- The Washington Times - Wednesday, December 15, 1999

The Boy Owner is hoping to talk the Redskins into the playoffs. Talk is usually considered cheap, except apparently in the case of the Boy Owner.

Perhaps that is because he is wealthy. When the Boy Owner talks, it seems people are inclined to think the talk is profound, as if he just had come down from the mountaintop with the meaning of life.

Vast wealth is often taken to be a sign of vast intellect in America, although one is not necessarily related to the other.

Hollywood types, for instance, frequently demonstrate their lack of clarity on a number of subjects. But they are wealthy, plus famous, so America listens.

When Tom Cruise expresses concern over the environment as his smoke-belching, race-car flick hits the big screen, few bother to shout the emptiness of his convictions.

Cruise gives good face, as it is said, and he recites his lines with the best, and that generally is enough in America’s fast-food culture. He can open a movie and maybe save the environment, too. Hooray for Hollywood.

The Boy Owner merely wants to save the Redskins, which is not such a bad thing, considering the Norv Turner era. The Boy Owner talked a good game; the Redskins played one, too. One is not necessarily related to the other.

“This isn’t a game about talking,” Turner says.

No game is about talking unless you’re a member of the debate team.

Out of habit, Washington takes the Redskins seriously, even the pap that is dispensed between games. Most of it is harmless, banal, easy to consume.

It is rare when a coach or player says what he really thinks because candor, however embraced in theory, is discouraged in practice. Peer pressure is hardly confined to high-school settings.

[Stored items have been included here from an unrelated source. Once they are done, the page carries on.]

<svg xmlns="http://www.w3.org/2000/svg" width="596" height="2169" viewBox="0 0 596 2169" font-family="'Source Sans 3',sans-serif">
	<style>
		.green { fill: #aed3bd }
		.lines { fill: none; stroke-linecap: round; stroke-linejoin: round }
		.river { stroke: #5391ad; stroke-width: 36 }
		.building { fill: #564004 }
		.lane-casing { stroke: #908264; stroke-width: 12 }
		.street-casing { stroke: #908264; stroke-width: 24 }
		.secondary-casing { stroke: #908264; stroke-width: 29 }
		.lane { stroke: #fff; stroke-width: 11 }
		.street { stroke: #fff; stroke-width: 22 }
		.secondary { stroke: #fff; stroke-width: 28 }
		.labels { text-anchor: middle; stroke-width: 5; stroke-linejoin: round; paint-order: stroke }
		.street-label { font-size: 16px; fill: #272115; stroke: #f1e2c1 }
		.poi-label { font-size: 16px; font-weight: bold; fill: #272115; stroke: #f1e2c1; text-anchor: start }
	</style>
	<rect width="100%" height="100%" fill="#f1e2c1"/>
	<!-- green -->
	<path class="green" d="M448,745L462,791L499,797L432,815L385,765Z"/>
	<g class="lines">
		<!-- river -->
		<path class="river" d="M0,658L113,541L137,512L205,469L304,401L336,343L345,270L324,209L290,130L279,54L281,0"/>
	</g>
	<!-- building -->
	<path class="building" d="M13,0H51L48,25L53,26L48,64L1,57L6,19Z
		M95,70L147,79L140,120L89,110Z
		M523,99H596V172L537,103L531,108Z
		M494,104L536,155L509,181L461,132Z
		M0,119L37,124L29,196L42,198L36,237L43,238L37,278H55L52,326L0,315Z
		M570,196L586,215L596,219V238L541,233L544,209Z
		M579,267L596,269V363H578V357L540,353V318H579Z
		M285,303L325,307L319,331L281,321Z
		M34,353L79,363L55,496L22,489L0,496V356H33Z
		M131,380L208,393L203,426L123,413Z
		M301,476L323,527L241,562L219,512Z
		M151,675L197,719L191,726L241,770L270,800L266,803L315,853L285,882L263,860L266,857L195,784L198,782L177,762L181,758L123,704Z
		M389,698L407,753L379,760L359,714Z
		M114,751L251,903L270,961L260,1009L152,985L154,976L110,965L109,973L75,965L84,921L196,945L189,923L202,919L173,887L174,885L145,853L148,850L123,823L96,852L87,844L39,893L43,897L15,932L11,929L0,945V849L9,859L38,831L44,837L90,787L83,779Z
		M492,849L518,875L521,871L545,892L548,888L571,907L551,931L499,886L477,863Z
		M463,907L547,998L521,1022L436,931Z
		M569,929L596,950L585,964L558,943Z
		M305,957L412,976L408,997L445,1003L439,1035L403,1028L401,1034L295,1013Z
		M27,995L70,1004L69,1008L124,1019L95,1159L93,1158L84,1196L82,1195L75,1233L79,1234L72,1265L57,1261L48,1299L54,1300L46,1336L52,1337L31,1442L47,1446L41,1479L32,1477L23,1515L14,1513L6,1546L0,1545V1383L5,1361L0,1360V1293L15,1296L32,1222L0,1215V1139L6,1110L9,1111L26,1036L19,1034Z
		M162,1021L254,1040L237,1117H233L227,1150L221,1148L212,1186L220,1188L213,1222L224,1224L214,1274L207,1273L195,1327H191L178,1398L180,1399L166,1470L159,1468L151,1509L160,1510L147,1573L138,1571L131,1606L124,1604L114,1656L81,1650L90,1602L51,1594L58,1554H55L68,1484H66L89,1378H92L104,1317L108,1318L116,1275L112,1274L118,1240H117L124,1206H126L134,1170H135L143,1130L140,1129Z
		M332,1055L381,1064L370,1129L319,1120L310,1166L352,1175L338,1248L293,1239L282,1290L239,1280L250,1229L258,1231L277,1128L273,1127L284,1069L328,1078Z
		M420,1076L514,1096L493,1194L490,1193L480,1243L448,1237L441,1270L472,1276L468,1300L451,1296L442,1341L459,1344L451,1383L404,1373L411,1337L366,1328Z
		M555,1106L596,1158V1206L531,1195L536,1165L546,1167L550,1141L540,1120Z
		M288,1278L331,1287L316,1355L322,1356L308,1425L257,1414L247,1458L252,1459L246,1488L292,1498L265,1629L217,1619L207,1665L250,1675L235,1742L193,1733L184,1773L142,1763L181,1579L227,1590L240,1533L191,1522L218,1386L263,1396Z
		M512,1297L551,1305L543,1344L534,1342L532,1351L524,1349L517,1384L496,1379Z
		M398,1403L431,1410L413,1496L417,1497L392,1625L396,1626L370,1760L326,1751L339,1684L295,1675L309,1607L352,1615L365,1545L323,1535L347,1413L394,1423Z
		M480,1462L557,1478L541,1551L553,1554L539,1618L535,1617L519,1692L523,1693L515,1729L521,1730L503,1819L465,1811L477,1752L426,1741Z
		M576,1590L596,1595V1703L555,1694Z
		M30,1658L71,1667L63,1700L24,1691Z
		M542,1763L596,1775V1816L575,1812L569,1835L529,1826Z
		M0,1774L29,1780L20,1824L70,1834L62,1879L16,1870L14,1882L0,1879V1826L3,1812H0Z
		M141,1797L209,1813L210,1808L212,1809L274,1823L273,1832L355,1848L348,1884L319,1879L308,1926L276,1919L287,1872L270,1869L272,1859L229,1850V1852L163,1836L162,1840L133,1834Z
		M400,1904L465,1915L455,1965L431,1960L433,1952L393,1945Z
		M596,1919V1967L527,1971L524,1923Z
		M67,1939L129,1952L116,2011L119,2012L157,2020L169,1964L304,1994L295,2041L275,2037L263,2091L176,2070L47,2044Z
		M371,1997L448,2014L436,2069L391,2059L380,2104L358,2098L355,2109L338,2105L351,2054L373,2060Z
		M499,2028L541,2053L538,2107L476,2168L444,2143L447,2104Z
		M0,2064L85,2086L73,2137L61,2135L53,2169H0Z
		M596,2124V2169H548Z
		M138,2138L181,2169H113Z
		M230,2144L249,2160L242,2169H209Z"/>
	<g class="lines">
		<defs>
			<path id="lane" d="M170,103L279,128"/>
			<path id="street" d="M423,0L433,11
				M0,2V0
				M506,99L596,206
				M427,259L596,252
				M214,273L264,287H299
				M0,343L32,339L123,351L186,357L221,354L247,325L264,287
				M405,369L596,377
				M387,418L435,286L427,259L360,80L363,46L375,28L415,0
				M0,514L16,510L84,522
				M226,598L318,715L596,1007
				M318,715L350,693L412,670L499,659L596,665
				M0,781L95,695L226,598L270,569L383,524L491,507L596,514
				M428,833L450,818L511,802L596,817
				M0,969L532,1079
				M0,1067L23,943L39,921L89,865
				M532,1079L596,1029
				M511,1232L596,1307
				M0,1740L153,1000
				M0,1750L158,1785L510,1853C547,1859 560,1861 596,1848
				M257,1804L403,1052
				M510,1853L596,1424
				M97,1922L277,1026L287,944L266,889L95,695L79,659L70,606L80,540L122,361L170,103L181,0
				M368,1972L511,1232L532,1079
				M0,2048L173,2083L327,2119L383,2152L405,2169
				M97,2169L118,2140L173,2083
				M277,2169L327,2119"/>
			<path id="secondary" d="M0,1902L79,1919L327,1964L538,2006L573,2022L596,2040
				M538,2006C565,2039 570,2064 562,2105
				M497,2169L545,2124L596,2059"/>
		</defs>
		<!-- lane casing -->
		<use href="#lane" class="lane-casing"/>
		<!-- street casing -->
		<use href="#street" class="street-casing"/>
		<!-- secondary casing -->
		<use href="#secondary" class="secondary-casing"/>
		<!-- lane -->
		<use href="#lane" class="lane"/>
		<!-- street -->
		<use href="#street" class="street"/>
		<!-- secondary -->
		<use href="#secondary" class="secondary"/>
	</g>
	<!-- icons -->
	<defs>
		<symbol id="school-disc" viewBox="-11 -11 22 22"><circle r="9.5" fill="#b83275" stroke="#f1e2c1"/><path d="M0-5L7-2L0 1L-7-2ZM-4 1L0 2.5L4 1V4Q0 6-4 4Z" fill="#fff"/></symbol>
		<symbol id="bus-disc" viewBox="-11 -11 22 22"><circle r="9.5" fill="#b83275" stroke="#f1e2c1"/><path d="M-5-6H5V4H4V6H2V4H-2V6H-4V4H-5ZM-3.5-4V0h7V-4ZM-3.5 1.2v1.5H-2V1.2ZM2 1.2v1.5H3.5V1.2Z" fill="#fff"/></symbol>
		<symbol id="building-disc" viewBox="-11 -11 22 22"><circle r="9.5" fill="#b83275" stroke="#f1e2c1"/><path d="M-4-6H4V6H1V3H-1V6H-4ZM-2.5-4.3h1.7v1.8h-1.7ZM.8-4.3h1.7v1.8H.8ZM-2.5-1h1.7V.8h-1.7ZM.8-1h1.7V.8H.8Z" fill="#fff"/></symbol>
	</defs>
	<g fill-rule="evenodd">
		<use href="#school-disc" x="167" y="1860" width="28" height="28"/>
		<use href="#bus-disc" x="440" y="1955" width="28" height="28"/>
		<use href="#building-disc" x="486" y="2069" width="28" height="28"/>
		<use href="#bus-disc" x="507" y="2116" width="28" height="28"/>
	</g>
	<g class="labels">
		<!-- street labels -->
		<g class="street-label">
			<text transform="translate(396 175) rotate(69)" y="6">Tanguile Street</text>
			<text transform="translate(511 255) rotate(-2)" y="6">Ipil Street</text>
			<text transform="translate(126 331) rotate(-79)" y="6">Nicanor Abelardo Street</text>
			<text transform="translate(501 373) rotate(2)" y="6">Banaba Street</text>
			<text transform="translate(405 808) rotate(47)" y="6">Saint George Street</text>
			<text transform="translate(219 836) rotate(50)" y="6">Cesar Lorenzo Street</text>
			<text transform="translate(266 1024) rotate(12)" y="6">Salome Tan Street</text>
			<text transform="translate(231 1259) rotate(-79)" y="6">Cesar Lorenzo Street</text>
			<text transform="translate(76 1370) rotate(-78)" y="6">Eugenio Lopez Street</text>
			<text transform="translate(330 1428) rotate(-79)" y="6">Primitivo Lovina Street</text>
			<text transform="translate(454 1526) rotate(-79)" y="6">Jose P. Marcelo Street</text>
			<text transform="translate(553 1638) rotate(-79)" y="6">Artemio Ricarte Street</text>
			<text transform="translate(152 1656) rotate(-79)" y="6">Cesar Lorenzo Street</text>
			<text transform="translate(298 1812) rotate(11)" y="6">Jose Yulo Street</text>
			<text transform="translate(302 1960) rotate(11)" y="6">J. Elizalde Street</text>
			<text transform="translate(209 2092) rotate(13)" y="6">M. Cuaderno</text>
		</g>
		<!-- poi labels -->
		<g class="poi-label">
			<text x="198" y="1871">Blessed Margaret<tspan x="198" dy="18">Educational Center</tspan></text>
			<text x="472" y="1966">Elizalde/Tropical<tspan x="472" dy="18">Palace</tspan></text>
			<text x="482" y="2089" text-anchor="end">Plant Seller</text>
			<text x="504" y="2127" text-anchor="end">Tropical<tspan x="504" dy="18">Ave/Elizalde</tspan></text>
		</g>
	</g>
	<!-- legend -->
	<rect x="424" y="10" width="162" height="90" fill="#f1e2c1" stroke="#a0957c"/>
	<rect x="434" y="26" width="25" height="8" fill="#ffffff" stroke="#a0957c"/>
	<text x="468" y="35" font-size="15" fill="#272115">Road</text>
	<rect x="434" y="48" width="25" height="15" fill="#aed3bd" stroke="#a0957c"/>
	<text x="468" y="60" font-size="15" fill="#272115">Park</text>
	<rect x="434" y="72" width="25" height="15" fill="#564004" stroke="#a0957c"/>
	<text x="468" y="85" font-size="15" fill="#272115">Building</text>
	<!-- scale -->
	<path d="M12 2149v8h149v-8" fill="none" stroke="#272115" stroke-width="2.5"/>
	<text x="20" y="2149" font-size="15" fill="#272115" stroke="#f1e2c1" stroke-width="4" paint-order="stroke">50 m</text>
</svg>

Turner, because he has no choice, insists his authority has not been undermined by the ever-obtrusive Boy Owner. This probably comes as a shock to the players, most of whom read the newspapers and listen to the talk shows like the next person.

Turner’s tenuous position is the subject of daily monitoring, not unlike the weather, and to his credit, he has handled the humiliation with dignity and grace.

The Boy Owner has made Turner a sympathetic figure, even though his career record merits no sympathy. He has metamorphosed into the decent, hard-working underdog whose survival chances fluctuate with each game.

If the Redskins fold in the games ahead, as their recent history suggests, Turner will have his bags packed before the morning after the last game.

By then, a pink slip for Turner would be almost merciful, given the working conditions he has endured this season.

Turner is the one NFL coach who can’t win even when he wins.

Turner won a big game Sunday but only because the Boy Owner met with certain players and reminded them that it was a big game.

Turner won after the loss in Dallas but only because the Boy Owner met with the coach after the loss and reminded him that losing in Dallas was not good for his future. Turner has won this or that game, eight games to be precise, but only because the Boy Owner has huffed and puffed and threatened to hold his breath until he turns purple in the face.

Turner is 0-5, the Boy Owner 8-0, and the 11-2 Colts are next for the Redskins.

Turner’s professional life comes down to three games: at Indianapolis, at San Francisco and home vs. Miami. This stretch is hardly kind, even taking into the account the fall of the 49ers.

Turner needs at least two more victories to feel somewhat secure, with the emphasis on somewhat.

If nothing else, the Redskins lead the NFL in melodramatics, and with the Boy Owner around, that is not likely to change in the last weeks of the season.

The Boy Owner is learning on the job. He is a rookie, not to forget, and probably does not mean to subvert the influence of his on-field leader.

But he has done just that, in countless ways.

They don’t make movies about inspirational owners, do they?